In Discovery version 2.2.0 and earlier, perform the following steps to download the custom-crawler-docs.zip file to your local machine. You need root access to an installed Discovery instance:

  1. Obtain the entitlement key by navigating to your container software library.

  2. Enter the following command to log in to the Docker registry where your Discovery images are available. Include your entitlement key in the following command:

    docker login cp.icr.io -u cp -p {entitlement_key}
    
  3. Enter the following command to pull the custom-crawler-sdk image:

    docker pull cp.icr.io/cp/watson-discovery/custom-crawler-sdk:2.1.3
    
  4. Enter the following command to run the custom-crawler-sdk image:

    docker run cp.icr.io/cp/watson-discovery/custom-crawler-sdk:2.1.3
    
  5. Enter the following command to copy custom-crawler-docs.zip from the container where the image is running:

    docker cp {container_name}:/crawler/custom-crawler-docs.zip .
    

    To find the image, enter docker ps -a | grep custom-crawler-sdk.

  6. Expand the custom-crawler-docs.zip file:

    cd {local_directory}
    

    where {local_directory} is the directory on your local machine to which you downloaded the custom-crawler-docs.zip file.

    unzip custom-crawler-docs.zip
    

    If your local machine does not have the unzip utility, try using the gunzip command instead, or see the documentation of the operating system of your local machine for other alternatives to expand compressed files.

    If you are using a version of Discovery that is earlier than 2.1.2 and you want to access the custom-crawler-docs.zip file, enter the following command: scp root@{instance_name}:/root/bob/sdk/custom-crawler-docs.zip {local_directory}.

For information about downloading the custom-crawler-docs.zip file on Discovery version 2.2.1 and later, see Downloading the custom-crawler-docs.zip file in Discovery 2.2.1 and later.

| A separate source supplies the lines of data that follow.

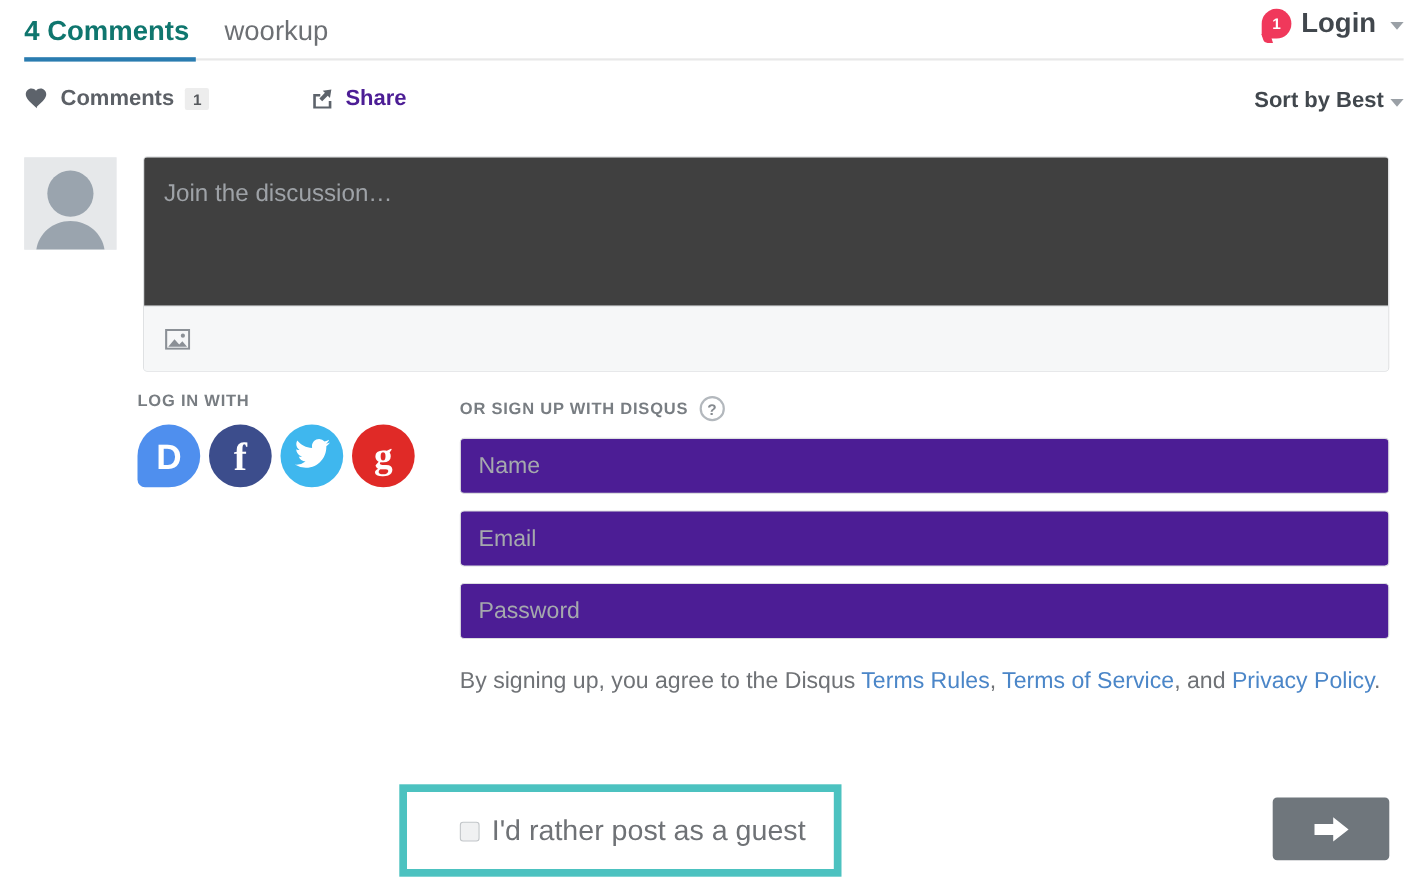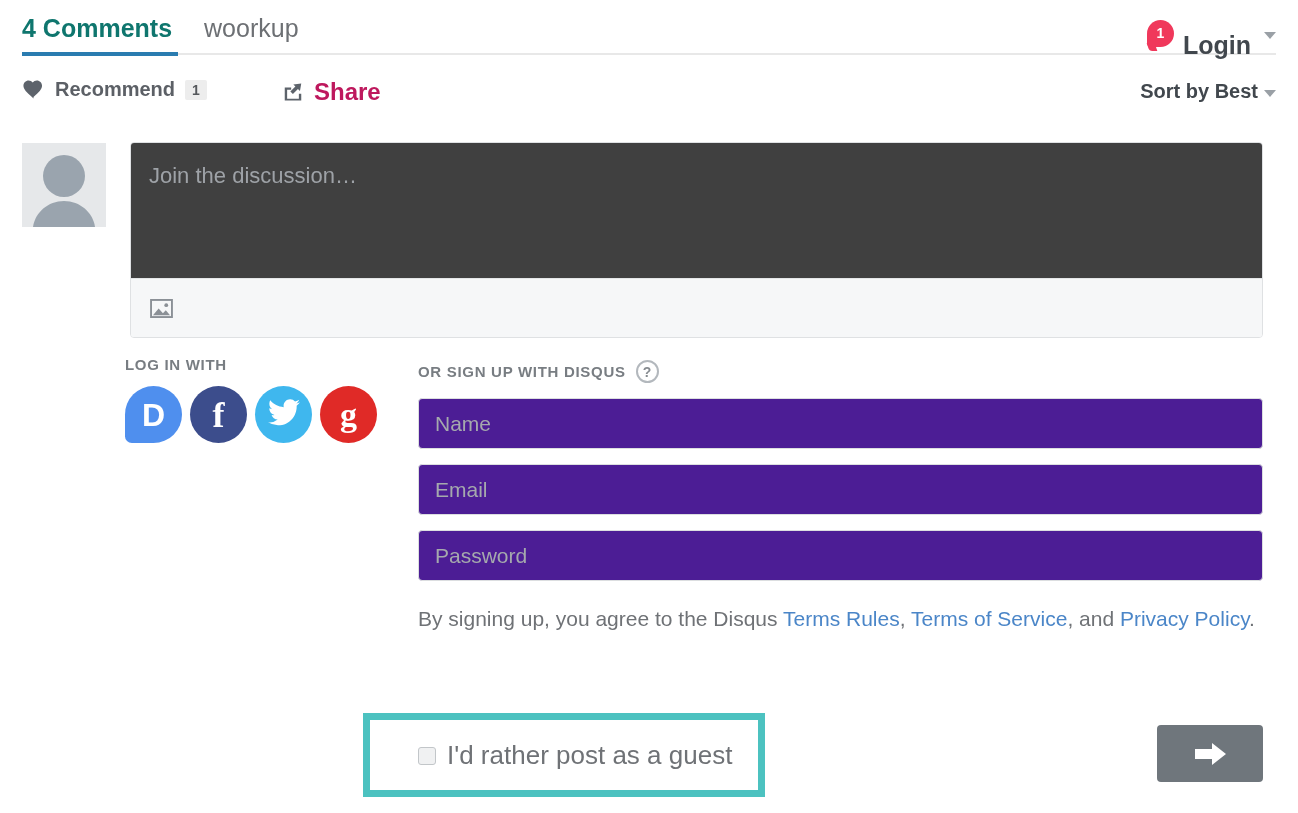--- a/index.html
+++ b/index.html
@@ -70,21 +70,20 @@
     position: absolute; left: 1px; bottom: -4px;
     width: 8px; height: 8px;
     background: #f0385b;
     border-radius: 0 0 0 3px;
     transform: skewX(18deg);
   }
   .login-badge span { position: relative; z-index: 2; }
   .login-text {
     font-size: 25px; font-weight: bold; color: #41474d;
     line-height: 30px;
-    margin-top: 24px;
   }
   .caret-down {
     width: 0; height: 0;
     border-left: 6px solid transparent;
     border-right: 6px solid transparent;
     border-top: 7px solid #9aa0a6;
     margin-left: 4px; margin-top: 5px;
   }
 
   
@@ -110,21 +109,21 @@
     border-radius: 2px;
     line-height: 1;
   }
   .share {
     position: absolute; left: 282px; top: 6px;
     display: flex; align-items: center; gap: 10px;
     cursor: pointer;
   }
   .share-icon { width: 22px; height: 22px; display: block; }
   .share-label {
-    font-size: 24px; font-weight: bold; color: #be185d;
+    font-size: 20px; font-weight: bold; color: #4c1d95;
   }
   .sortby {
     position: absolute; right: 22px; top: 8px;
     display: flex; align-items: center; gap: 2px;
     cursor: pointer;
   }
   .sortby-label {
     font-size: 20px; font-weight: bold; color: #41474d;
   }
   .sortby .caret-down { margin-top: 4px; }
@@ -281,21 +280,21 @@
   </div>
 </div>
 
 <div class="actionbar">
   <div class="recommend">
     <span>
       <svg class="heart-icon" viewBox="0 0 24 24" aria-hidden="true">
         <path d="M12 21.3l-1.6-1.5C4.8 14.7 1.5 11.7 1.5 8 1.5 5 3.9 2.6 6.9 2.6c1.7 0 3.3.8 4.3 2 1-1.2 2.6-2 4.3-2 3 0 5.4 2.4 5.4 5.4 0 3.7-3.3 6.7-8.9 11.8L12 21.3z" fill="#5d636b"></path>
       </svg>
     </span>
-    <span class="recommend-label">Recommend</span>
+    <span class="recommend-label">Comments</span>
     <span class="recommend-count">1</span>
   </div>
 
   <div class="share">
     <span>
       <svg class="share-icon" viewBox="0 0 24 24" aria-hidden="true">
         <path d="M3 7h7v2.6H5.6v9.8h12.8V14H21v7.4H3V7z" fill="#5d636b"></path>
         <path d="M21 2.6l-8.6 1.1 2.2 2.2-5.5 5.5 2.8 2.8 5.5-5.5 2.2 2.2L21 2.6z" fill="#5d636b"></path>
       </svg>
     </span>

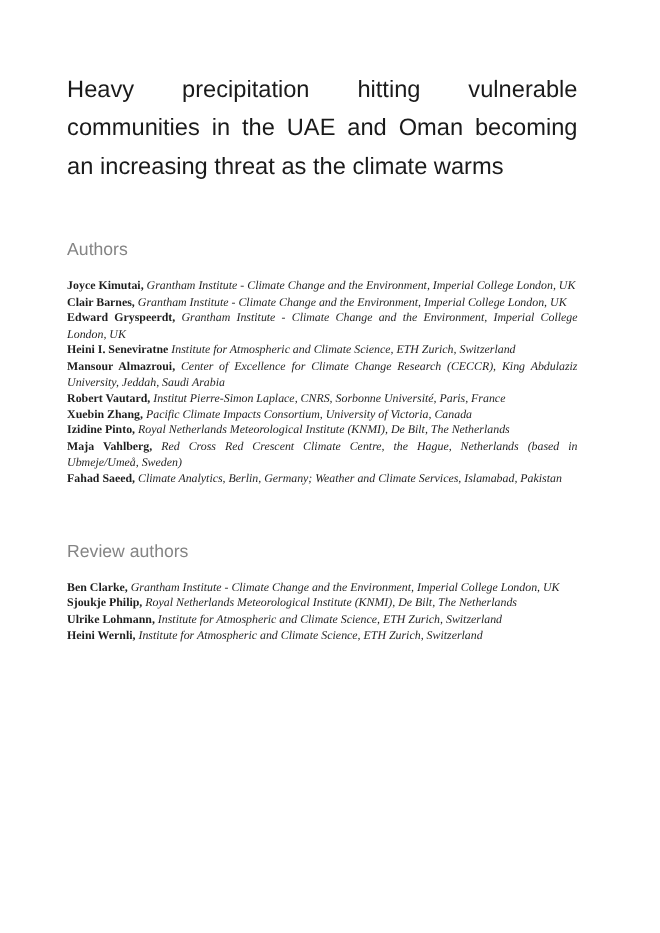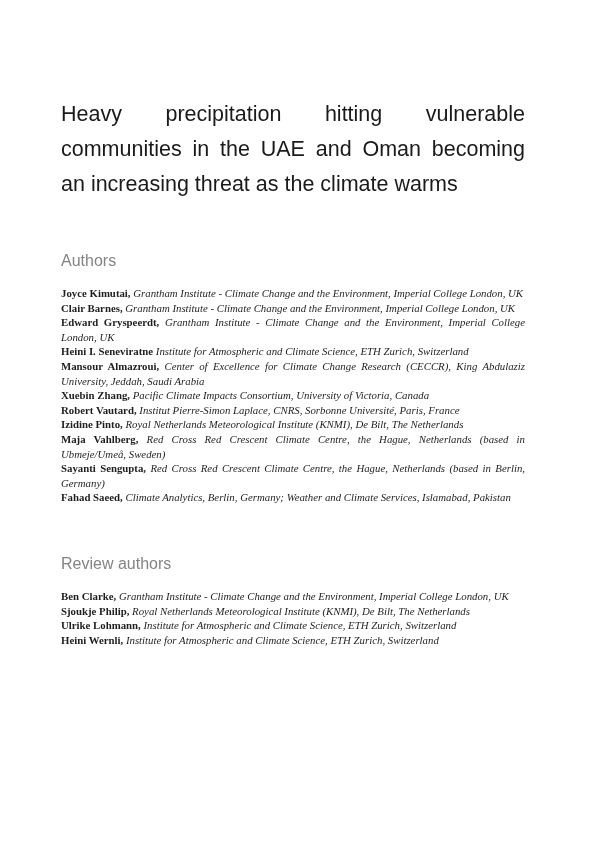--- a/index.html
+++ b/index.html
@@ -16,21 +16,21 @@
     font-family: "Liberation Serif", serif;
   }
   .content {
     position: absolute;
     left: 61px;
     top: 0;
     width: 464px;
   }
   .title {
     margin: 0;
-    padding-top: 97px;
+    padding-top: 64px;
     font-family: "Liberation Sans", sans-serif;
     font-weight: 400;
     font-size: 21.5px;
     line-height: 35px;
     color: var(--color-title, #1a1a1a);
     text-align: justify;
     text-align-last: left;
   }
   .section-heading {
     margin: 50px 0 0 0;
@@ -68,25 +68,24 @@
     <h1 class="title">Heavy precipitation hitting vulnerable communities in the UAE and Oman becoming an increasing threat as the climate warms</h1>
 
     <div class="section-heading">Authors</div>
 
     <div class="author-list">
       <p class="entry"><span class="name">Joyce Kimutai,</span> <span class="aff">Grantham Institute - Climate Change and the Environment, Imperial College London, UK</span></p>
       <p class="entry"><span class="name">Clair Barnes,</span> <span class="aff">Grantham Institute - Climate Change and the Environment, Imperial College London, UK</span></p>
       <p class="entry"><span class="name">Edward Gryspeerdt,</span> <span class="aff">Grantham Institute - Climate Change and the Environment, Imperial College London, UK</span></p>
       <p class="entry"><span class="name">Heini I. Seneviratne</span> <span class="aff">Institute for Atmospheric and Climate Science, ETH Zurich, Switzerland</span></p>
       <p class="entry"><span class="name">Mansour Almazroui,</span> <span class="aff">Center of Excellence for Climate Change Research (CECCR), King Abdulaziz University, Jeddah, Saudi Arabia</span></p>
+      <p class="entry"><span class="name">Robert Vautard,</span> <span class="aff">Institut Pierre-Simon Laplace, CNRS, Sorbonne Université, Paris, France</span></p>
       <p class="entry"><span class="name">Xuebin Zhang,</span> <span class="aff">Pacific Climate Impacts Consortium, University of Victoria, Canada</span></p>
-      <p class="entry"><span class="name">Robert Vautard,</span> <span class="aff">Institut Pierre-Simon Laplace, CNRS, Sorbonne Université, Paris, France</span></p>
       <p class="entry"><span class="name">Izidine Pinto,</span> <span class="aff">Royal Netherlands Meteorological Institute (KNMI), De Bilt, The Netherlands</span></p>
       <p class="entry"><span class="name">Maja Vahlberg,</span> <span class="aff">Red Cross Red Crescent Climate Centre, the Hague, Netherlands (based in Ubmeje/Umeå, Sweden)</span></p>
-      <p class="entry"><span class="name">Sayanti Sengupta,</span> <span class="aff">Red Cross Red Crescent Climate Centre, the Hague, Netherlands (based in Berlin, Germany)</span></p>
       <p class="entry"><span class="name">Fahad Saeed,</span> <span class="aff">Climate Analytics, Berlin, Germany; Weather and Climate Services, Islamabad, Pakistan</span></p>
     </div>
 
     <div class="section-heading">Review authors</div>
 
     <div class="author-list">
       <p class="entry"><span class="name">Ben Clarke,</span> <span class="aff">Grantham Institute - Climate Change and the Environment, Imperial College London, UK</span></p>
       <p class="entry"><span class="name">Sjoukje Philip,</span> <span class="aff">Royal Netherlands Meteorological Institute (KNMI), De Bilt, The Netherlands</span></p>
       <p class="entry"><span class="name">Ulrike Lohmann,</span> <span class="aff">Institute for Atmospheric and Climate Science, ETH Zurich, Switzerland</span></p>
       <p class="entry"><span class="name">Heini Wernli,</span> <span class="aff">Institute for Atmospheric and Climate Science, ETH Zurich, Switzerland</span></p>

Understanding the custom-crawler-docs.zip file

The custom-crawler-docs.zip file expands into a directory named custom-crawler-docs-primary that includes the following contents:

custom-crawler-docs-primary
├── README.md
├── build.gradle
├── config
│   ├── README.md
│   ├── messages.properties
│   └── template.xml
├── scripts
│   └── manage_custom_crawler.sh
├── settings.gradle
├── src
│   └── main
│       └── java
│           └── com
│               └── ibm
│                   └── es
│                       └── ama
│                           └── custom
│                               └── crawler
│                                   └── sample
│                                       └── sftp
│                                           └── SftpCrawler.java
|                                           └── SftpSecurityHandler.java
└── wexlib
    ├── META-INF
    │   └── MANIFEST.MF
    ├── README.md
    ├── ama-zing-custom-crawler-{version_numbers}-javadoc.jar
    └── ama-zing-custom-crawler-{version_numbers}.jar

15 directories, 12 files

Downloading JSch

JSch is a Java implementation of the Secure Shell protocol version 2 (SSH2) protocol and, by extension, sftp. It is derived from the Java Cryptography Extension (JCE). You can find specifications for SSH2 at www.openssh.com/specs.html.

The current version of JSch is 0.1.55 and is supported by the example connector.

Download JSch to your development directory ({local_directory}). You can download the package in ZIP format or JAR format. If you download the package in .zip format, extract it as described in the previous section.

Files for the example connector

The example custom connector includes three files that get built together:

  • Java source files that are named SftpCrawler.java and SftpSecurityHandler.java
  • An XML definitions file named template.xml
  • A properties file named message.properties

You can locate and examine these files by referencing the directory tree listing in Understanding the custom-crawler-docs.zip file.

For more information

For detailed documentation of all of the interfaces and methods that are available in the com.ibm.es.ama.custom.crawler package, see the Javadoc, which is available as indicated in Interfaces and Javadoc.